Roche told the Herald he tracked his trusty laptop yesterday to a Brighton business.

"I was able to figure it out using the software," Roche said. "I contacted detectives and they took immediate action," calling the store and asking employees to hold the computer.

Boston police spokeswoman Elaine Driscoll said detectives know the location of the computer, but said no arrests have been made yet. She added the embedded software is helping cops solve stolen electronics cases across the city.

The find comes less than a week after Roche was mugged on St. John Street in Jamaica Plain as he talked on a cell phone to his mother. That's when his laptop and cell phone were lifted.

It was the second cell phone ripped away from Roche since November, when he was also robbed on the street. That's when he installed "Prey," a free program that allows owners to remotely activate tracking devices on a wide variety of smartphones and computers.

Within hours of being robbed last Wednesday, "Prey" took a photo using the laptop's camera of a man in possession of the device and tracked it to Roxbury.

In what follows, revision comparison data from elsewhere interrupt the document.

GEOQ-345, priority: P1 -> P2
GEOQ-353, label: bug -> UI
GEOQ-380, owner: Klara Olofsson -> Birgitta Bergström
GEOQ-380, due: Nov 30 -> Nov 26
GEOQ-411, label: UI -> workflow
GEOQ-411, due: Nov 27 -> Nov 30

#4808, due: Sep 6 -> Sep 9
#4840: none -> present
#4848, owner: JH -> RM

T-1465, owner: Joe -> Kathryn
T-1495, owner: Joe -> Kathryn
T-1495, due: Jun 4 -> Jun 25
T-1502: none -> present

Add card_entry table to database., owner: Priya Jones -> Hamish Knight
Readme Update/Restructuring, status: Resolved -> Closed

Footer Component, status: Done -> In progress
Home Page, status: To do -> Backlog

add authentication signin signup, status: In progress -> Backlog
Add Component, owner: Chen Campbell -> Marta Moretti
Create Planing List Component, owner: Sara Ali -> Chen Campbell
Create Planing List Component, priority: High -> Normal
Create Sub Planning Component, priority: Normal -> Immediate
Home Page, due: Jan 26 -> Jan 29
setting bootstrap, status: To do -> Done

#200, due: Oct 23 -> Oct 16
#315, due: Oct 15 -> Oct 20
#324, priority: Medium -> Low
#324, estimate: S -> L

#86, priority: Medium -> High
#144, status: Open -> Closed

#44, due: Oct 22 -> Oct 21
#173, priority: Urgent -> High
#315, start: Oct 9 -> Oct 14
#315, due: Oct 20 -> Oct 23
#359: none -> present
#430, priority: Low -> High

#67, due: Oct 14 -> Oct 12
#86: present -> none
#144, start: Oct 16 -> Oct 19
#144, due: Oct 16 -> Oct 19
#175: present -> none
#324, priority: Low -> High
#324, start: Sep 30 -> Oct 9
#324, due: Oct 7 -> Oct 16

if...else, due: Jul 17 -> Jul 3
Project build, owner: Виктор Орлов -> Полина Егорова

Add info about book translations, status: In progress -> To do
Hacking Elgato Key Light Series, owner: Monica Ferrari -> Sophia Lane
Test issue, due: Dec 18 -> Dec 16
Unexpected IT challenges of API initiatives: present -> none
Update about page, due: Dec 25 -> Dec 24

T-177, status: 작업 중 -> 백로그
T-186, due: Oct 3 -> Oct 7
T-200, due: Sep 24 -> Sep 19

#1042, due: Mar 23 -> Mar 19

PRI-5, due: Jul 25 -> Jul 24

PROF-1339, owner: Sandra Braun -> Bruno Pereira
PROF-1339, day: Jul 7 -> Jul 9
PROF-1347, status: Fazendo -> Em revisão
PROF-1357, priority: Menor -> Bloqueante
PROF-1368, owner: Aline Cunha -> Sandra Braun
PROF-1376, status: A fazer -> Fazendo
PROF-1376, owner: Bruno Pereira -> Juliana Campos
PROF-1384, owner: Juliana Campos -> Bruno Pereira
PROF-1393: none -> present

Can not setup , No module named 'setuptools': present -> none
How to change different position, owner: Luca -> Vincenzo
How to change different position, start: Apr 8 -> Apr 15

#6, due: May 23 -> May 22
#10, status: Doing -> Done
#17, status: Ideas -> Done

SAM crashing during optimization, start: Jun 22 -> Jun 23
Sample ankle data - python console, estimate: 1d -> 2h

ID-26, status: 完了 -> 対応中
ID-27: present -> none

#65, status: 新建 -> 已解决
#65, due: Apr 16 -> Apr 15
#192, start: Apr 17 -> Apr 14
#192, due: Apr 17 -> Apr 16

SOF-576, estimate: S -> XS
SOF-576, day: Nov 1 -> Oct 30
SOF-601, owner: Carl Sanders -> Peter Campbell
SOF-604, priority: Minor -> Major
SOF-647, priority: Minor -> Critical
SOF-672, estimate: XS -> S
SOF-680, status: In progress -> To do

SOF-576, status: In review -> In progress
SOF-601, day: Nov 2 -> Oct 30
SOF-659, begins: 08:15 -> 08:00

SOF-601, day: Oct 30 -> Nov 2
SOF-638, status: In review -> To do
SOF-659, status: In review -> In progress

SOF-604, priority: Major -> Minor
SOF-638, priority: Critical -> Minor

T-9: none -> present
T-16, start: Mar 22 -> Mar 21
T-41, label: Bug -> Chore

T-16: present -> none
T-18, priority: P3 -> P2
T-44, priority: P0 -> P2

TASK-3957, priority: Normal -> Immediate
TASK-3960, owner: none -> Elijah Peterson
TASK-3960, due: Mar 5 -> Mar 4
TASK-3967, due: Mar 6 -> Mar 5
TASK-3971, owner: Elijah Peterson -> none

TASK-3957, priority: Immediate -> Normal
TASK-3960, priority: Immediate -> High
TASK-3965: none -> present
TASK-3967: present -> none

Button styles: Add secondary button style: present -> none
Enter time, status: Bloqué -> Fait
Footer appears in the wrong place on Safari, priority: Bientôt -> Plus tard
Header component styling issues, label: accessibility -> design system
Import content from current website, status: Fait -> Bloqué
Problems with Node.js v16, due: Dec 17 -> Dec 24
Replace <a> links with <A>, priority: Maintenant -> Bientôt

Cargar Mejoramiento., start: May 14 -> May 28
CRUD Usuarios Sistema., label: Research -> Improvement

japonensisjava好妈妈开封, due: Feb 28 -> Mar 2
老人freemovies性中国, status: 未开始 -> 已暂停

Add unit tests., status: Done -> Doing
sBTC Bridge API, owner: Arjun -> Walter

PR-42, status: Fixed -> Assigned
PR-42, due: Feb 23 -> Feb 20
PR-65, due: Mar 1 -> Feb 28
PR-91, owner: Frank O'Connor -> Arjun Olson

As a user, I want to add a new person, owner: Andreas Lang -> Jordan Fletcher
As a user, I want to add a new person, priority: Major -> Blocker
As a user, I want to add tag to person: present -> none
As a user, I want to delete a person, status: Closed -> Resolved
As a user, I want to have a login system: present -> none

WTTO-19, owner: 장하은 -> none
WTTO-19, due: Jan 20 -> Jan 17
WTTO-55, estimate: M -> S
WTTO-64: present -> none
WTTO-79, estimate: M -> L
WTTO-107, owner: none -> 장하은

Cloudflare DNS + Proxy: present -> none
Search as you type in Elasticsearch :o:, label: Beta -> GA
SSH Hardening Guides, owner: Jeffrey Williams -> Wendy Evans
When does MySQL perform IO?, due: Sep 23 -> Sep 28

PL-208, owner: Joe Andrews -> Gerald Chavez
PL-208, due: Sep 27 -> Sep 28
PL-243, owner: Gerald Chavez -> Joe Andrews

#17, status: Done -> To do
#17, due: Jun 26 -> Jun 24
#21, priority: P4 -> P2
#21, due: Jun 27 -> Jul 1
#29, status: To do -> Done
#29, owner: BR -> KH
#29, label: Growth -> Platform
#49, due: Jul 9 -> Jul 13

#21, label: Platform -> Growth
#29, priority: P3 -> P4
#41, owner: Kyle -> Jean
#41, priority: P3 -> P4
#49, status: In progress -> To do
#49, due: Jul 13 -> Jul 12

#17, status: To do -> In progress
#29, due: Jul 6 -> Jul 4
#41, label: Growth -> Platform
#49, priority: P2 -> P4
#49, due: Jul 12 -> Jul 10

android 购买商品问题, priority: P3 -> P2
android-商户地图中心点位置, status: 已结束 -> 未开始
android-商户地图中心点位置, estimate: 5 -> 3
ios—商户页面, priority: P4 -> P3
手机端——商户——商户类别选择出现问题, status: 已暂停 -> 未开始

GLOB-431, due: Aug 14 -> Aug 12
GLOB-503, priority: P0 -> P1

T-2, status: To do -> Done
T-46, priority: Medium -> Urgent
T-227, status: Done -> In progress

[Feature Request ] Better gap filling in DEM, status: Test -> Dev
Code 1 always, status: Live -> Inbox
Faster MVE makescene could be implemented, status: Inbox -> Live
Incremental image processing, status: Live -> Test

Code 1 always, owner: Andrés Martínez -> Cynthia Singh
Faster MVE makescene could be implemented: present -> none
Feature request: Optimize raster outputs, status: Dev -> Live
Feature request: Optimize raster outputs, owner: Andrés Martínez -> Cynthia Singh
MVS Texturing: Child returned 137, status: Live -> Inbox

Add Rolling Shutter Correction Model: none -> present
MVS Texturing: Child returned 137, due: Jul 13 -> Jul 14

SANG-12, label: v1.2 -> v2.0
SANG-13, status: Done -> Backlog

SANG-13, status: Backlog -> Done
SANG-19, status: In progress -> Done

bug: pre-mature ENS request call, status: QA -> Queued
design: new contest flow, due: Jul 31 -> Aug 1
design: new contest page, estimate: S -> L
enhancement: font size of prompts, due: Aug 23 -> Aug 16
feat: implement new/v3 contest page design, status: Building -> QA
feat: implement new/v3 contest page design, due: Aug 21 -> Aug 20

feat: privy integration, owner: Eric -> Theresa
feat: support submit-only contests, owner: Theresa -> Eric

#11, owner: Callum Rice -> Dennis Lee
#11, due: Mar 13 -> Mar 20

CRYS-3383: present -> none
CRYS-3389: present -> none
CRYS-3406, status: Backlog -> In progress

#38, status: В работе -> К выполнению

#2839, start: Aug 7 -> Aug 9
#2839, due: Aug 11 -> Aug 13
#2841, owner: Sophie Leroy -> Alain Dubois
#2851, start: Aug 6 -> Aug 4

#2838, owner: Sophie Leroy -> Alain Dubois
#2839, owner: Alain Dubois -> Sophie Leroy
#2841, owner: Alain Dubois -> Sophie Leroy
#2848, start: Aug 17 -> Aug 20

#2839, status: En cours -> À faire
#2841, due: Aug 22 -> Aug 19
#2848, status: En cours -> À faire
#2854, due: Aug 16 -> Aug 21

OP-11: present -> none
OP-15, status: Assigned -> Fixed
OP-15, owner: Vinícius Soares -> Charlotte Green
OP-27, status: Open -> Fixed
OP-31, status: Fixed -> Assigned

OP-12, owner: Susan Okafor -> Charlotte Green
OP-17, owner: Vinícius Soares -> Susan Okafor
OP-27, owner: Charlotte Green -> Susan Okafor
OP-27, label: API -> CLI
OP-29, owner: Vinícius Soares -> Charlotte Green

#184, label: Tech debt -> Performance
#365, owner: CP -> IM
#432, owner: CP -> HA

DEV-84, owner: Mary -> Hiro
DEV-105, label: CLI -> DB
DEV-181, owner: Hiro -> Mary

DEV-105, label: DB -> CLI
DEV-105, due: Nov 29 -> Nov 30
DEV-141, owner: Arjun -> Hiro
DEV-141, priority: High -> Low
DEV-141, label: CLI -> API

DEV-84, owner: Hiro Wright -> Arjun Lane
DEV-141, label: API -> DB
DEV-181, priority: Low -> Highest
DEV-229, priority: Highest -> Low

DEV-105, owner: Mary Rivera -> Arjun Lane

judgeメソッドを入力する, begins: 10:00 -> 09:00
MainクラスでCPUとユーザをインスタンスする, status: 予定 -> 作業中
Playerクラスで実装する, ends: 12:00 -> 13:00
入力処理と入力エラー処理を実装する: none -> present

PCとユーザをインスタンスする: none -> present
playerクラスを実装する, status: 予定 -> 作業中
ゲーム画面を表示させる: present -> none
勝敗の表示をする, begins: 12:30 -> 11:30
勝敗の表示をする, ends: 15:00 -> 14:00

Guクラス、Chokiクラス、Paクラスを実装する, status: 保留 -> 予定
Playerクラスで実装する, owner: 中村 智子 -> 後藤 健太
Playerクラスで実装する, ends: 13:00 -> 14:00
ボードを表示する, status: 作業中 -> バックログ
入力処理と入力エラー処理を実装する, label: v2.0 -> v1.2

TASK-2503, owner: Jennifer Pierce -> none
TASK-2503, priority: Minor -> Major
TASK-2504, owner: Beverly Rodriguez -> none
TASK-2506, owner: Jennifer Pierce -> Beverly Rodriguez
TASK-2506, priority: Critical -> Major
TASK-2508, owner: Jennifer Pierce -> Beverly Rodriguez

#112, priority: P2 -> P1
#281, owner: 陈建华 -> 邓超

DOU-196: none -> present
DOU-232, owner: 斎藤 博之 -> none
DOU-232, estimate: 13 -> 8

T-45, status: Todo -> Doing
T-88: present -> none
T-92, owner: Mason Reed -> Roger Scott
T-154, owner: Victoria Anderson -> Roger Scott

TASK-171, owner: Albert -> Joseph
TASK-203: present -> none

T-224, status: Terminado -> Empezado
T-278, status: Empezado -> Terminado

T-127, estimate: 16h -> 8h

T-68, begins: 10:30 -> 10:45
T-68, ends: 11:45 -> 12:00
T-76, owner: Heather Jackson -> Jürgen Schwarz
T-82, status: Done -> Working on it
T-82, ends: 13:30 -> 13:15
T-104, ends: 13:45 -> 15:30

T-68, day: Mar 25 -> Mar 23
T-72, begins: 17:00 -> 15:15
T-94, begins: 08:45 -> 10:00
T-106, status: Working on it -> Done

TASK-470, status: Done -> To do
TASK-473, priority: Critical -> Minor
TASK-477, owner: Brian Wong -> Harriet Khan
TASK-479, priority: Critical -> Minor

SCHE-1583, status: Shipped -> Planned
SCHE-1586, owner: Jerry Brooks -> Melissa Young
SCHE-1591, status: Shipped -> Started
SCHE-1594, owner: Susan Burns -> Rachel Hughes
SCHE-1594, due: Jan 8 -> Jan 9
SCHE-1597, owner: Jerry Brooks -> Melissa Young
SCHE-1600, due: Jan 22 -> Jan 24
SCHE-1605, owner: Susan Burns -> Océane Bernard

The man, who Roche says was not the person who robbed him, had several identifiable tattoos on his chest -- including the text of John 3:16 tattooed on his chest.

"I wasn't expecting anything, so I was really surprised," Roche said. "I was excited."

"It works because thieves aren't expecting it. It'll catch 98 percent of street criminals," said Eric Herot, 30, Roche's computer analyst friend who first told him about "Prey."

Josh Bob, 32, of Brookline, recovered his laptop using similar technology after it was stolen from his parked car in Fenway two years ago.

"I saw the suspected thief and his father on video," he said. "It was very, very unreal."

But some say not so fast.

"I could definitely see it being misused," said Bryce Patingre, 26, as he walked near the robbery scene. "Let's say you took that computer and placed it somewhere and you activate that device from afar, you'd be crossing an ethical line by using that inappropriately."